◆ **Excerpted records**
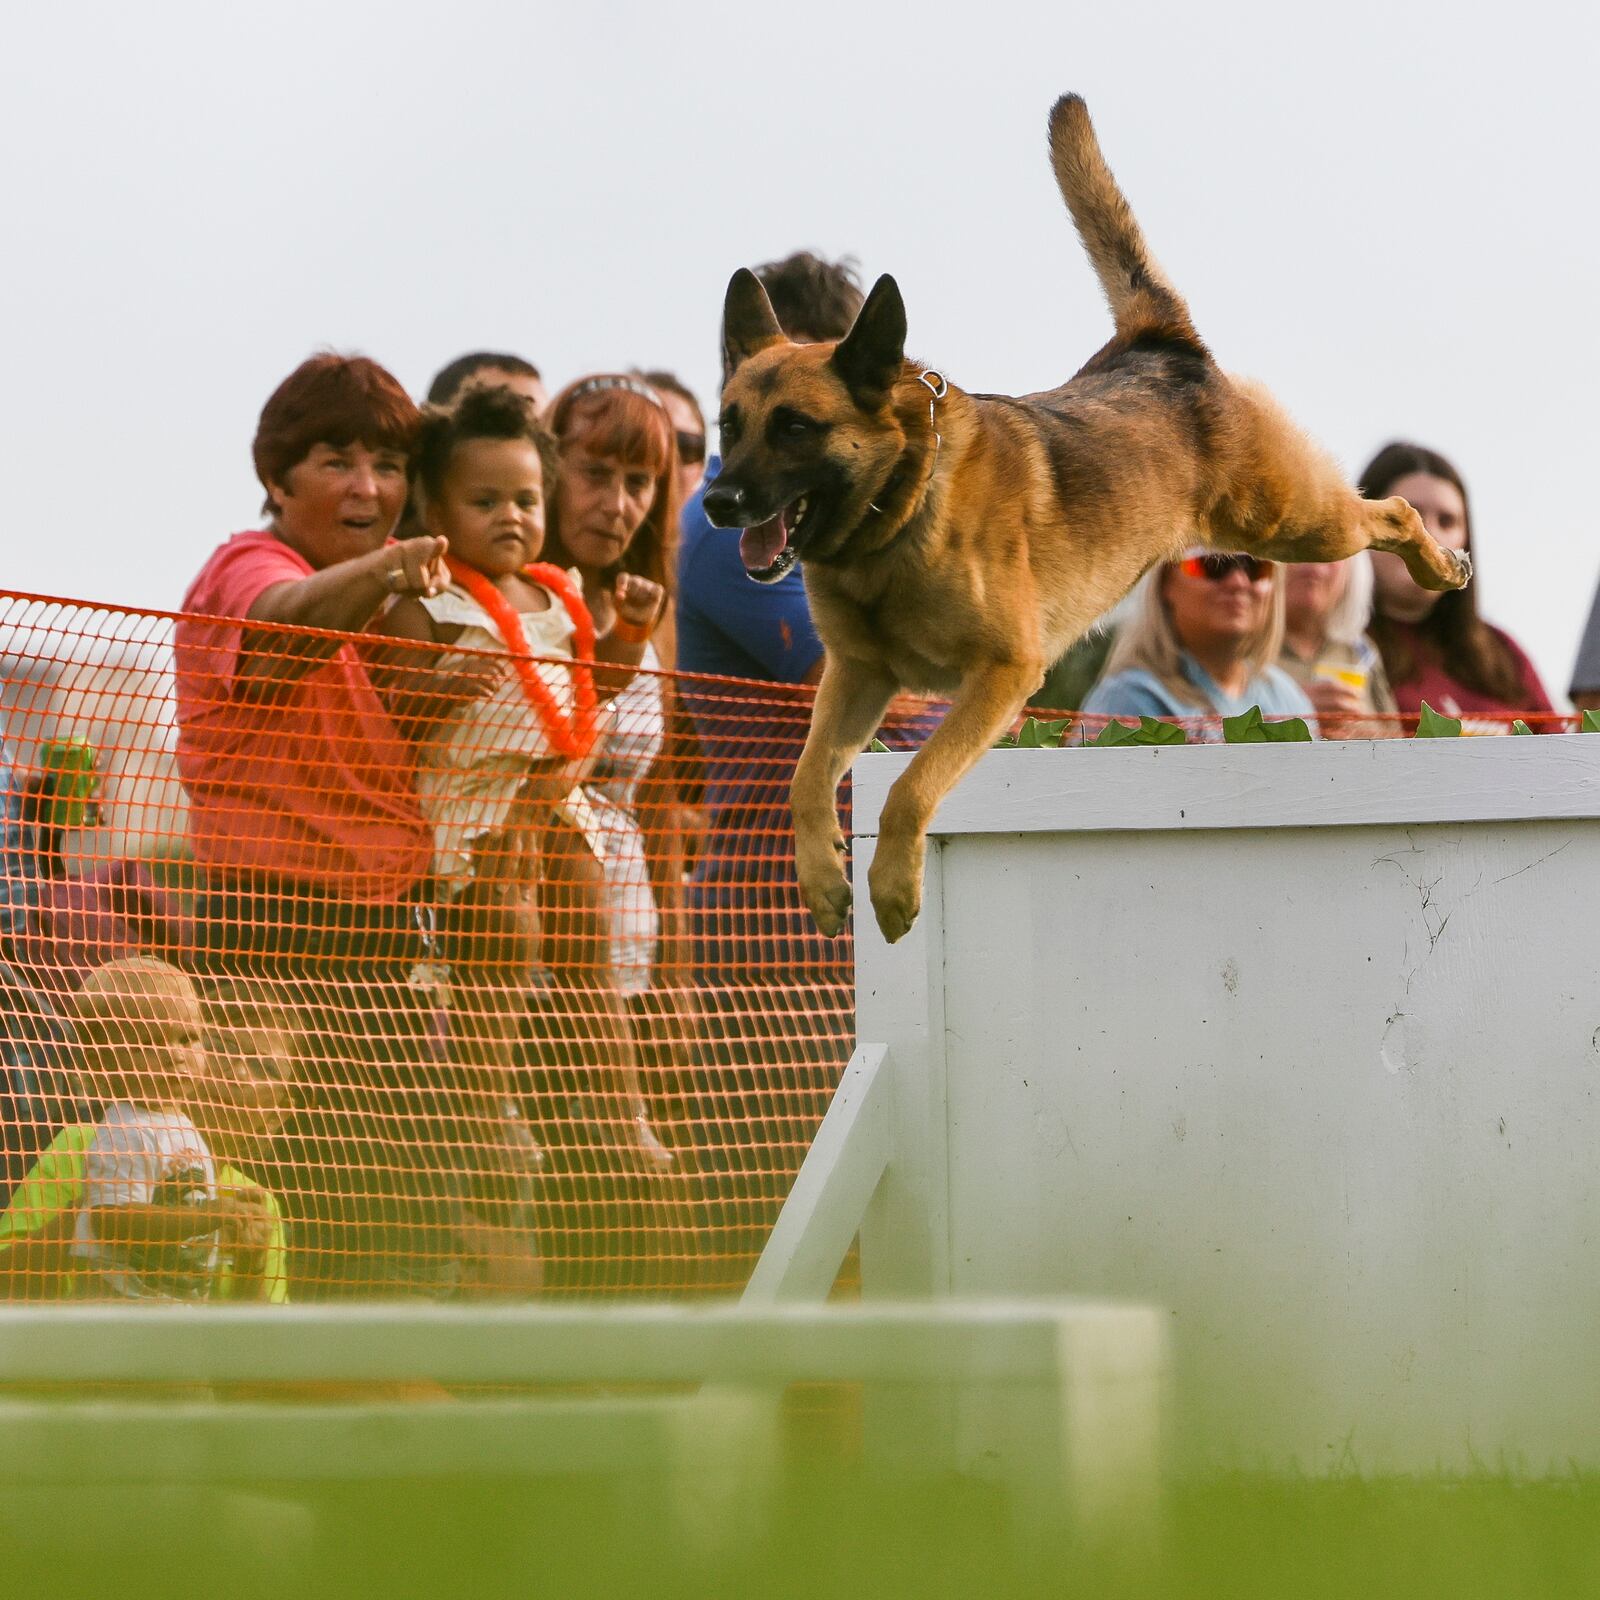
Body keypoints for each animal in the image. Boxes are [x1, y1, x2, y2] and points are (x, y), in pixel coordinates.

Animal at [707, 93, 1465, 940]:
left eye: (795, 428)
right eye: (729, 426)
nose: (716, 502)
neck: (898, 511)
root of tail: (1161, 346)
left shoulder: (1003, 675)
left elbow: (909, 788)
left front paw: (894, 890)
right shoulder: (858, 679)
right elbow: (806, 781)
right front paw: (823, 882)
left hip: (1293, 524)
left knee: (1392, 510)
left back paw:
==
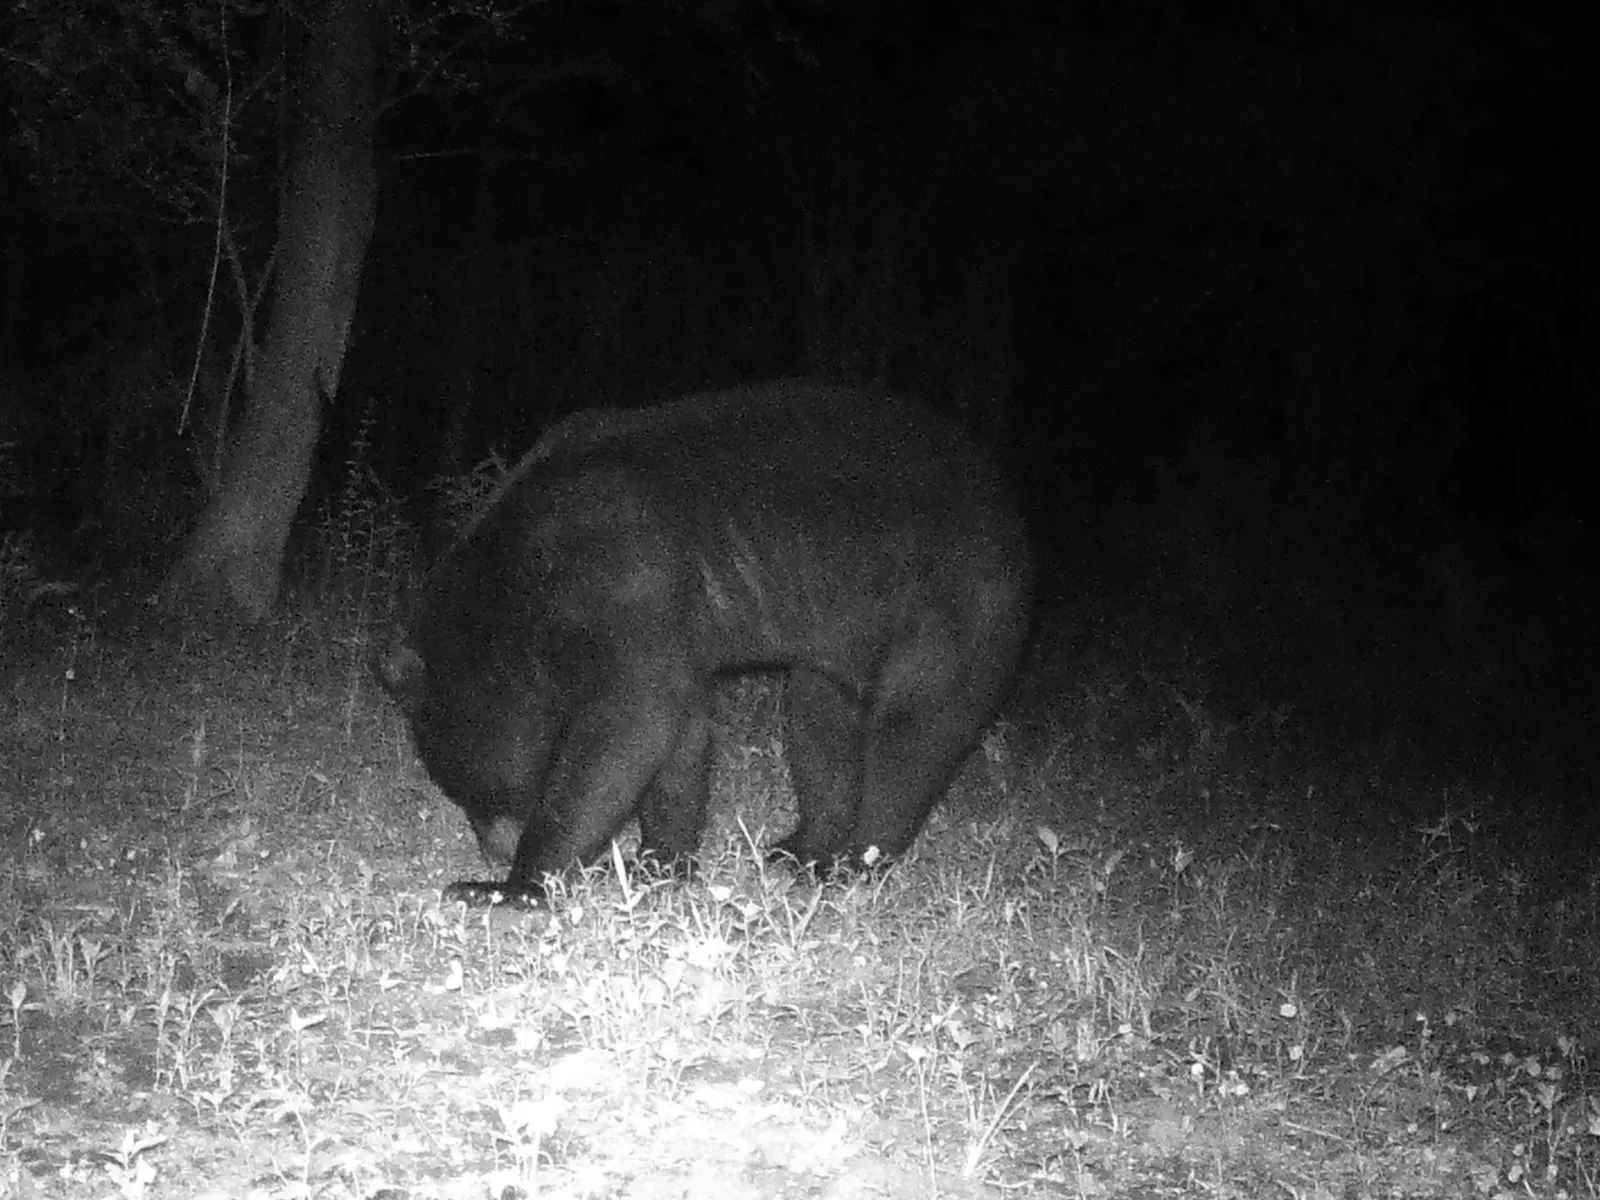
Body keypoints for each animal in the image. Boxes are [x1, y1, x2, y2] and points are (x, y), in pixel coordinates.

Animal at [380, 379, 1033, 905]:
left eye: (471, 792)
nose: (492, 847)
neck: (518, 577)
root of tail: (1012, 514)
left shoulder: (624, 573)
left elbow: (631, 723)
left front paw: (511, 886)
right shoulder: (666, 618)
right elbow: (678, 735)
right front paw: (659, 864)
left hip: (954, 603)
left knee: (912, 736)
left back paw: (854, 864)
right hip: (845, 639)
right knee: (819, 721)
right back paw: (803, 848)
* * *
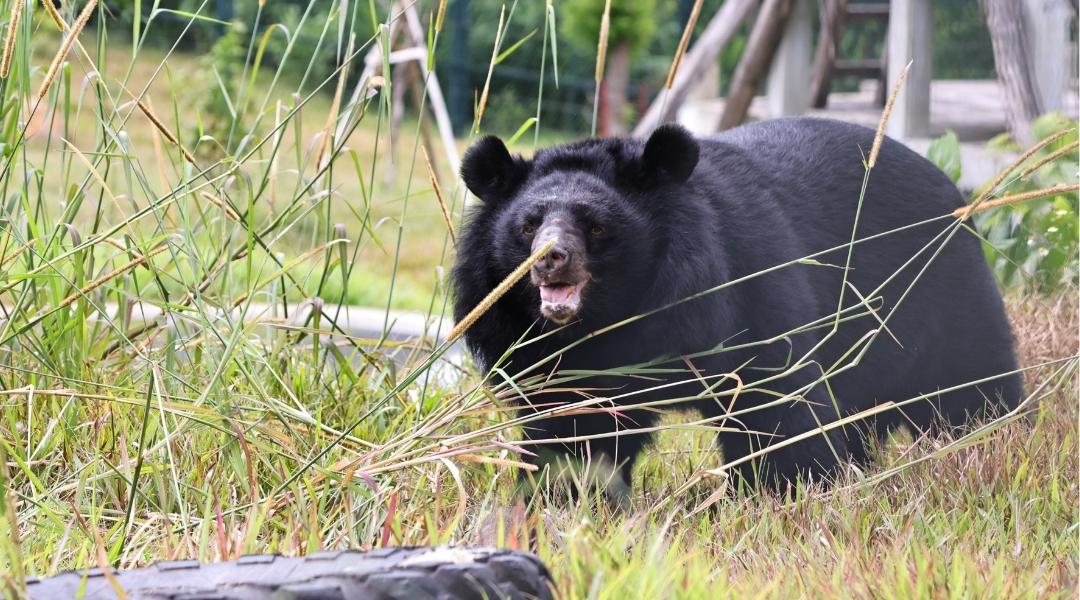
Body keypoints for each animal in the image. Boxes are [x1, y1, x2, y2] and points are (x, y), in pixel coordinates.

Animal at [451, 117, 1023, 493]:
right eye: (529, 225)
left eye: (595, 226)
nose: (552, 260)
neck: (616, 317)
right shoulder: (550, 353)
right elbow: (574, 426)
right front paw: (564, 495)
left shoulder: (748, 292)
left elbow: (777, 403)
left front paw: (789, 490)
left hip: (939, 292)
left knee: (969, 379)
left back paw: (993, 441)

◆ **What needs to be done**
Using the entries above, give the number of lines that carry the string "back", without anything else.

◆ **Solution to this exercise**
4